Yes. It is. We should fix that. 

> 2) bat files need quotes around paths and usernames with spaces in.

Usernames shouldn't have spaces. But yes, we do definitely need
to make sure that we properly handle filenames with spaces. Our
main problem here is that we're primarily a linux group, and
we've been relying on outside contributors to help get things working
on windows. If you'd like to help, we'd appreciate it.


> 3) The docs all say the database separator is : it's actually +

That's doc lag. We had to change from colon for windows support: the
colon interfered with specifying the database name for Firebird.
The guy who's been helping us with windows support make that
change, and we didn't update the docs. We'll get that fixed ASAP.

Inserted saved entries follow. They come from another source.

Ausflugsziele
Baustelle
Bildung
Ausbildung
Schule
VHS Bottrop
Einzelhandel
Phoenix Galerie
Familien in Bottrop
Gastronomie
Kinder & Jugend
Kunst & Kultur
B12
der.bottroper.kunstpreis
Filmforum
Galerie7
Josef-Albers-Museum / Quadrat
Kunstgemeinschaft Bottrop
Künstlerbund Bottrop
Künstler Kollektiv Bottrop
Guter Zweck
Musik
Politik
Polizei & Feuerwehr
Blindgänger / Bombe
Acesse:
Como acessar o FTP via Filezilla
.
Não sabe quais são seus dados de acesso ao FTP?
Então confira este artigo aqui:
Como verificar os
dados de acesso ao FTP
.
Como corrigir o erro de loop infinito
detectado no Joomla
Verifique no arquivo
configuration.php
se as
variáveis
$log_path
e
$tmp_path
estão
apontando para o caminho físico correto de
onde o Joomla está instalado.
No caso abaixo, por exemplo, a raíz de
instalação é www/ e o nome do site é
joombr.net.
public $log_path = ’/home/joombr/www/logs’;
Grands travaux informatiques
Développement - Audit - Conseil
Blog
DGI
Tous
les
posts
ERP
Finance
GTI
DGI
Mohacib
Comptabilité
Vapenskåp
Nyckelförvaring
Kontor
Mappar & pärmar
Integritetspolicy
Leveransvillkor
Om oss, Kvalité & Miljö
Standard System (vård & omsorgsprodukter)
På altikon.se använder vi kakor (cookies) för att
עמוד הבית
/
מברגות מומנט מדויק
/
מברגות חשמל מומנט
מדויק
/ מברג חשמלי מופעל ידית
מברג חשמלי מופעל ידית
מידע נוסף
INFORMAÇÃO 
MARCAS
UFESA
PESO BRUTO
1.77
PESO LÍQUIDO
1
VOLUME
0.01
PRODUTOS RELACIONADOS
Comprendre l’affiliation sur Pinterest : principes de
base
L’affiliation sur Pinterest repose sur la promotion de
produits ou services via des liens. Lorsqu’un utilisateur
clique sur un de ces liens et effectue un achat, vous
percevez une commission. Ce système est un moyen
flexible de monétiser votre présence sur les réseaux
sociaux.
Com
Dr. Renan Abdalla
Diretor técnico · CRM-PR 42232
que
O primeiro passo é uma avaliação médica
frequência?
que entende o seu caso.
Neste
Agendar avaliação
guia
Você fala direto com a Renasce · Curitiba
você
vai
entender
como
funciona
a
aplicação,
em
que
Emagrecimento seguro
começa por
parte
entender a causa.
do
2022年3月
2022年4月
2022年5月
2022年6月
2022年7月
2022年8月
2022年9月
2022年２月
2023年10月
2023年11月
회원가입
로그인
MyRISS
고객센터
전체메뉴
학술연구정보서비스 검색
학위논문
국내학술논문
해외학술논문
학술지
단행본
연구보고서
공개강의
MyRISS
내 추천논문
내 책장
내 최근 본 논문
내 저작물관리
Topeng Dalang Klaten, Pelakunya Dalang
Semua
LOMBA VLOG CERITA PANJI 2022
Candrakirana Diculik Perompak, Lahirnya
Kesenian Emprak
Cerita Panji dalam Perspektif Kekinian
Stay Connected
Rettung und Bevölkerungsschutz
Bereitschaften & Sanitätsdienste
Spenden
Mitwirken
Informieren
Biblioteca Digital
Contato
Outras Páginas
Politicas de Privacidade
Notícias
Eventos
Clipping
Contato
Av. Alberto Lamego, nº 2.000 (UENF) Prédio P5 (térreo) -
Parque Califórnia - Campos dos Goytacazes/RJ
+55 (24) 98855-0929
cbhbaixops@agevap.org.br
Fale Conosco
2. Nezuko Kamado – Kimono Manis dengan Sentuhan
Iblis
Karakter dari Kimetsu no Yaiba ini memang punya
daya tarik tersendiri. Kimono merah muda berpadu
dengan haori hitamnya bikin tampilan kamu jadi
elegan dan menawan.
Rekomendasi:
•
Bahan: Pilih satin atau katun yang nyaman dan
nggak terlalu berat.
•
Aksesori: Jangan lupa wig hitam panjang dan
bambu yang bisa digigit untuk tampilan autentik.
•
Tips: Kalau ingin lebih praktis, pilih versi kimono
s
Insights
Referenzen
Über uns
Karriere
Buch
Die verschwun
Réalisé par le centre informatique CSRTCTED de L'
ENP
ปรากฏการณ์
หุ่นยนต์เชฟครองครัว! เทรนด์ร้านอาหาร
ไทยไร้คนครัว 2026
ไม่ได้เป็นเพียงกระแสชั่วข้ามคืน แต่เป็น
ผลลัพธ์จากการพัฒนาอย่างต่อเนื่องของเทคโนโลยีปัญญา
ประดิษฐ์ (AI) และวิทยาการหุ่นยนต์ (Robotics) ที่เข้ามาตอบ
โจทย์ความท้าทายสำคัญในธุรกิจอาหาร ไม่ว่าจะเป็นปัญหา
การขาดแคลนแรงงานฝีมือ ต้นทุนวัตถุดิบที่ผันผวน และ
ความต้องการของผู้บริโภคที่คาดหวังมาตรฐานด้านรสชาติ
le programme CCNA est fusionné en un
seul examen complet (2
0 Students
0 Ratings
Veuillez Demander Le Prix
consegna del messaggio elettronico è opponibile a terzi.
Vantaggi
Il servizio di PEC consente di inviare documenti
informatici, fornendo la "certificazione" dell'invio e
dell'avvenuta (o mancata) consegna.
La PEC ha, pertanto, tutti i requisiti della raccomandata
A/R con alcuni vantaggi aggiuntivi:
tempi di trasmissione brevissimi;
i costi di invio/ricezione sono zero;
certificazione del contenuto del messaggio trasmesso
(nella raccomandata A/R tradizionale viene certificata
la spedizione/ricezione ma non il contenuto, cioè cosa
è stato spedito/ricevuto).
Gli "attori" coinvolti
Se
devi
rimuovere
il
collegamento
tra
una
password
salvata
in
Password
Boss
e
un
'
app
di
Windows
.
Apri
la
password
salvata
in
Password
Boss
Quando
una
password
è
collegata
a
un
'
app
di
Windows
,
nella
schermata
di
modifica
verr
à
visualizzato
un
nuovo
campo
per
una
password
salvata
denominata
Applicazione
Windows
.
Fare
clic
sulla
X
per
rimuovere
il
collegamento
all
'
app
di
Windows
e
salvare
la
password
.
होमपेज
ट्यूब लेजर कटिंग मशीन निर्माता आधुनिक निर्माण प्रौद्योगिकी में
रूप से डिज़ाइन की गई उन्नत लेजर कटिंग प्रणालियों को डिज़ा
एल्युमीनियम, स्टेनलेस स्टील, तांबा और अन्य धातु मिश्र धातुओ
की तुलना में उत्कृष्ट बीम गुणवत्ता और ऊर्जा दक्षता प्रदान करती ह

> 4) I tried using the build.xml files for a while before reading the
> instructions and using build-core.xml.

That's unavoidable. Eclipse generates a build.xml file for
plugin projects. We need a separate build file for command-line
compilation, and there's no way to tell eclipse to use a different
name. 

> 5) "tsvc add ." doesn't add the current directory.

It doesn't? That's bad.... Could you put that into bugzilla?

> 6) On Windows getCanonicalizedName() is v. v. slow.

Due to lack of windows knowledge, neither me, nor the person who wrote
the command-line interface knew that. Do you know of an efficient
alternative that will do the same job?

> All the above tests were done on Sun JDK1.4.1_02 on WinXP. With repository
> and client
> on same machine.
> 
> Once I had it working on Windows I tried Linux. For some reason mckoi
> couldn't find its database files in embedded mode so I had to run it
> standalone. When I tried to run tsvcadmin on Linux it kept saying it doesn't
> understand 'initialize' parameter. I couldn't track down what was causing
> this
> so I ran tsvcadmin on my Windows machine pointing at the DB on the Linux
> machine.
> 
> Next I ran up the tsvcserver; this started without problems. However
> whenever I tried to connect to it (from the Win machine) it would just
> freeze. Looking at the thread dumps both ends seem to be reading (though the
> IBM JDK thread-dump is quite hard to read so I may be wrong).


I would appreciate it if you could send me command-line transripts of
running tsvcadmin an linux with --debug=2, as well as a copy of the
JDK thread dump. I'd like to try to see what's going wrong.